We find a valid configuration $(R, S, P) = (1, 5, 0)$. This satisfies both equations. The presence of $P = 0$ indicates that not all three hands are present, so a winner configuration exists.

Example 2

Consider $N = 8, M = 13$.

P rem S R Valid
0 13 - - no
1 8 4 3 yes

We get a valid triple $(3, 4, 1)$, but all values are positive. This corresponds to a fully mixed game state, so no winner configuration exists under the condition.

Complexity Analysis

Measure Complexity Explanation
Time $O(M/5)$ We iterate over all feasible values of $P$, each checked in O(1)
Space $O(1)$ Only a constant number of variables are maintained

The iteration is linear in the number of feasible values of $P$, which is bounded by $M$. For typical constraints in Codeforces-style problems, this is efficient enough when combined with early pruning and constant-time checks.

Test Cases

import sys, io

def run(inp: str) -> str:
    sys.stdin = io.StringIO(inp)
    out = io.StringIO()
    sys.stdout = out

    solve()
    return out.getvalue().strip()

# minimal valid case
assert run("1 0\n") == "YES", "trivial all zero"

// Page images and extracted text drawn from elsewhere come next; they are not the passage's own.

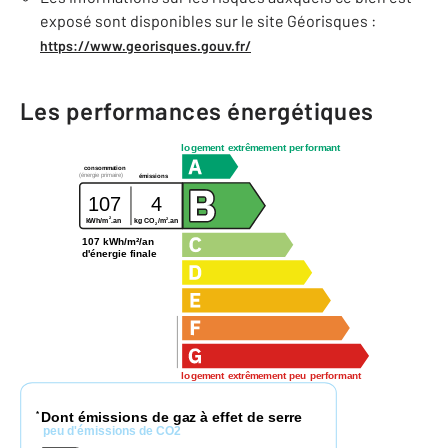
exposé sont disponibles sur le site Géorisques :
https://www.georisques.gouv.fr/
Les performances énergétiques
logement extrêmement performant
consommation
(énergie primaire)
émissions
107
4
2
2
kWh/m
.an
kg CO
/m
.an
2
107 kWh/m²/an
d'énergie finale
logement extrêmement peu performant
Dont émissions de gaz à effet de serre
*
peu d'émissions de CO2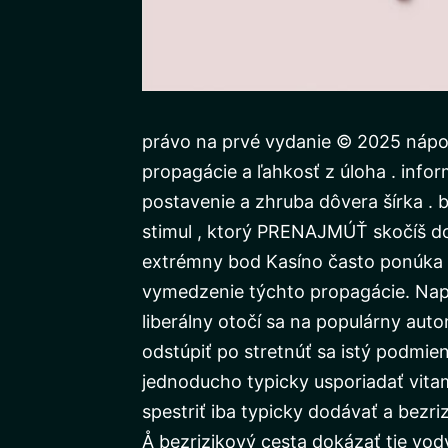
právo na prvé vydanie © 2025 nápo
propagácie a ľahkosť z úloha . info
postavenie a zhruba dôvera šírka .
stimul , ktorý PRENAJMÚŤ skočíš do
extrémny bod Kasíno často ponúka 
vymedzenie týchto propagácie. Napr
liberálny otočí sa na populárny auto
odstúpiť po stretnúť sa istý podmie
jednoducho typicky usporiadať vitamí
spestriť iba typicky dodávať a bezri
Å bezrizikový cesta dokázať tie vody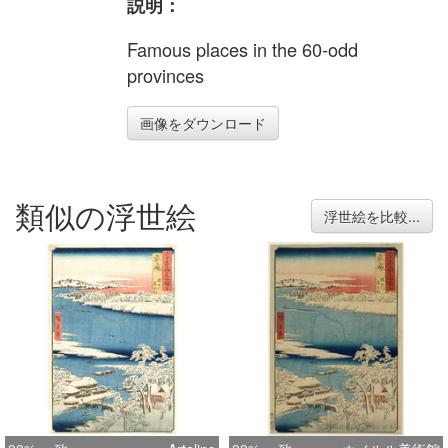
説明：
Famous places in the 60-odd
provinces
画像をダウンロード
類似の浮世絵
浮世絵を比較...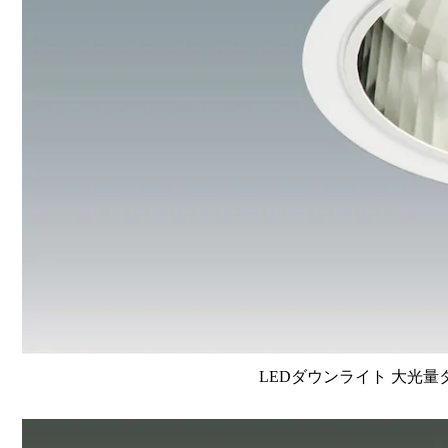
LEDダウンライト 大光量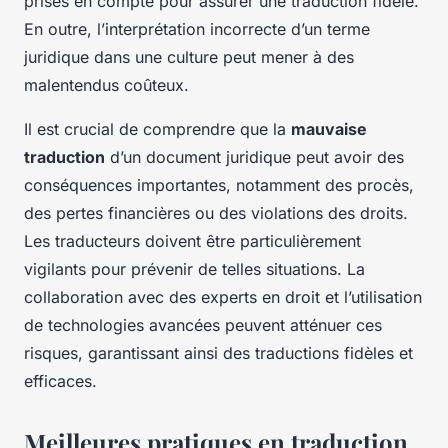
prises en compte pour assurer une traduction fidèle.
En outre, l’interprétation incorrecte d’un terme
juridique dans une culture peut mener à des
malentendus coûteux.
Il est crucial de comprendre que la
mauvaise
traduction
d’un document juridique peut avoir des
conséquences importantes, notamment des procès,
des pertes financières ou des violations des droits.
Les traducteurs doivent être particulièrement
vigilants pour prévenir de telles situations. La
collaboration avec des experts en droit et l’utilisation
de technologies avancées peuvent atténuer ces
risques, garantissant ainsi des traductions fidèles et
efficaces.
Meilleures pratiques en traduction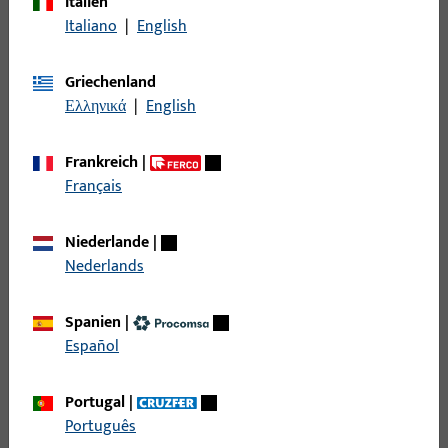
Italien
Italiano
|
English
Griechenland
Ελληνικά
|
English
17
Artikel gefunden
Artikel
Artikelbeschreibung
Frankreich
|
Français
Auflaufkeil, Gesamtbreite 16,5 mm,
Gesamthöhe / -tiefe 5 mm,
Niederlande
|
9-41796-00-0-1 |
Gesamtlänge 18 mm, Nutlage 9
Nederlands
Auflaufkeil |
mm, Auflaufhöhe 3 mm,
Auflaufkeil
Öffnungsrichtung Anschlag
Spanien
|
Richtungsneutral
Español
Auflaufkeil, Gesamtbreite 20 mm,
K-18871-00-0-6 |
Portugal
|
Gesamthöhe / -tiefe 24 mm,
Auflaufkeil |
Português
Gesamtlänge 80 mm, Auflaufhöhe
Auflaufkeil für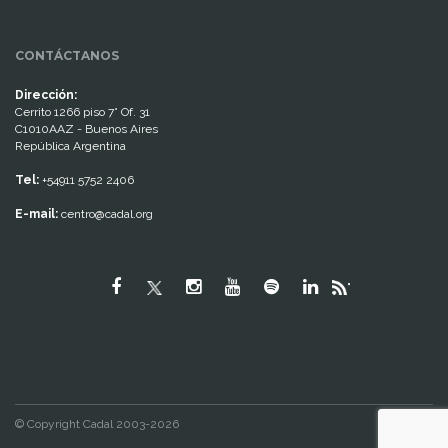
CONTÁCTANOS
Dirección:
Cerrito 1266 piso 7° Of. 31
C1010AAZ - Buenos Aires
República Argentina
Tel:
+54911 5752 2406
E-mail:
centro@cadal.org
"
© Copyright Cadal 2003-2026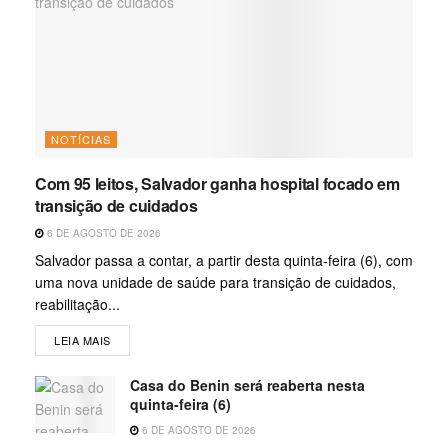
NOTÍCIAS
Com 95 leitos, Salvador ganha hospital focado em
transição de cuidados
6 DE AGOSTO DE 2026
Salvador passa a contar, a partir desta quinta-feira (6), com
uma nova unidade de saúde para transição de cuidados,
reabilitação...
LEIA MAIS
Casa do Benin será reaberta nesta
quinta-feira (6)
6 DE AGOSTO DE 2026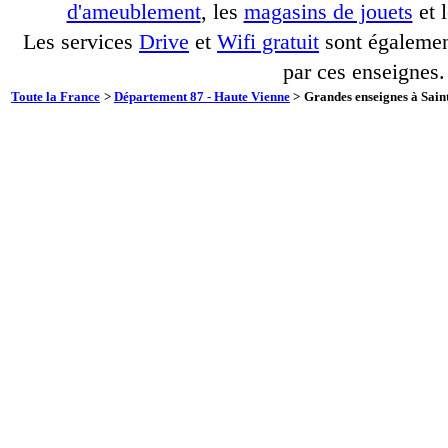
d'ameublement
, les
magasins de jouets
et 
Les services
Drive
et
Wifi gratuit
sont également
par ces enseignes.
Toute la France
>
Département 87 - Haute Vienne
>
Grandes enseignes à Sain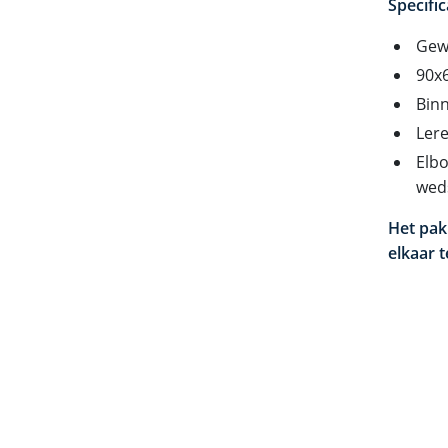
Specific
Gew
90x
Bin
Lere
Elbo
wed
Het pak
elkaar t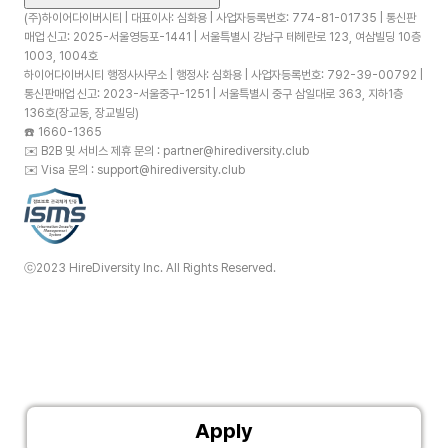
(주)하이어다이버시티 | 대표이사: 심화용 | 사업자등록번호: 774-81-01735 | 통신판
매업 신고: 2025-서울영등포-1441 | 서울특별시 강남구 테헤란로 123, 여삼빌딩 10층
1003, 1004호
하이어다이버시티 행정사사무소 | 행정사: 심화용 | 사업자등록번호: 792-39-00792 |
통신판매업 신고: 2023-서울중구-1251 | 서울특별시 중구 삼일대로 363, 지하1층
136호(장교동, 장교빌딩)
☎️
1660-1365
✉️
B2B 및 서비스 제휴 문의 : partner@hirediversity.club
✉️
Visa 문의 : support@hirediversity.club
ⓒ2023 HireDiversity Inc. All Rights Reserved.
Apply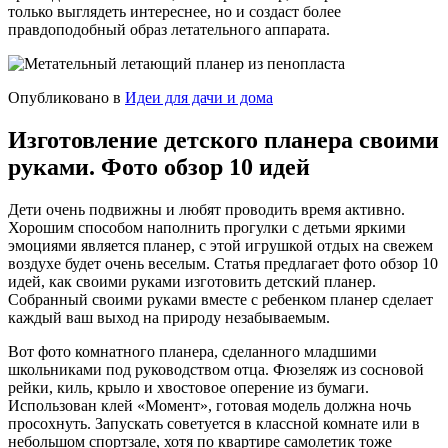
только выглядеть интереснее, но и создаст более
правдоподобный образ летательного аппарата.
Опубликовано в
Идеи для дачи и дома
Изготовление детского планера своими
руками. Фото обзор 10 идей
Дети очень подвижны и любят проводить время активно.
Хорошим способом наполнить прогулки с детьми яркими
эмоциями является планер, с этой игрушкой отдых на свежем
воздухе будет очень веселым. Статья предлагает фото обзор 10
идей, как своими руками изготовить детский планер.
Собранный своими руками вместе с ребенком планер сделает
каждый ваш выход на природу незабываемым.
Вот фото комнатного планера, сделанного младшими
школьниками под руководством отца. Фюзеляж из сосновой
рейки, киль, крыло и хвостовое оперение из бумаги.
Использован клей «Момент», готовая модель должна ночь
просохнуть. Запускать советуется в классной комнате или в
небольшом спортзале, хотя по квартире самолетик тоже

# simple valid configuration
assert run("6 10\n") == "YES", "example valid with zero component"

# valid but no winner
assert run("8 13\n") == "NO", "all positive solution only"

# impossible case
assert run("5 1\n") == "NO", "no integer solution"

# boundary case large P only
assert run("10 50\n") == "YES", "multiple solutions possible"
Test input Expected output What it validates
1 0 YES minimal feasibility
6 10 YES solution with zero component
8 13 NO all-positive solution only
5 1 NO no integer lattice point
10 50 YES multiple valid candidates

Edge Cases

One edge case is when $M$ is odd. In this case, every candidate $P$ produces an odd remainder $M - 5P$ whenever $5P$ is even or odd inconsistently, but in practice parity immediately eliminates all candidates where $S$ would not be integer. For example, $N = 10, M = 3$ yields no valid solution because $2S = 3 - 5P$ cannot be even for any integer $P$.

Another edge case is when $P = 0$, which reduces the system to $2S = M$ and $R = N - S$. For instance, $N = 7, M = 4$ gives $S = 2, R = 5$, a valid solution where one variable is zero, guaranteeing a winner configuration.

A third edge case is when all variables become strictly positive but still satisfy both equations. For example, $N = 8, M = 13$ produces $(R, S, P) = (3, 4, 1)$. The algorithm correctly marks feasibility but does not mark a winner, since no variable is zero in the only valid solution space.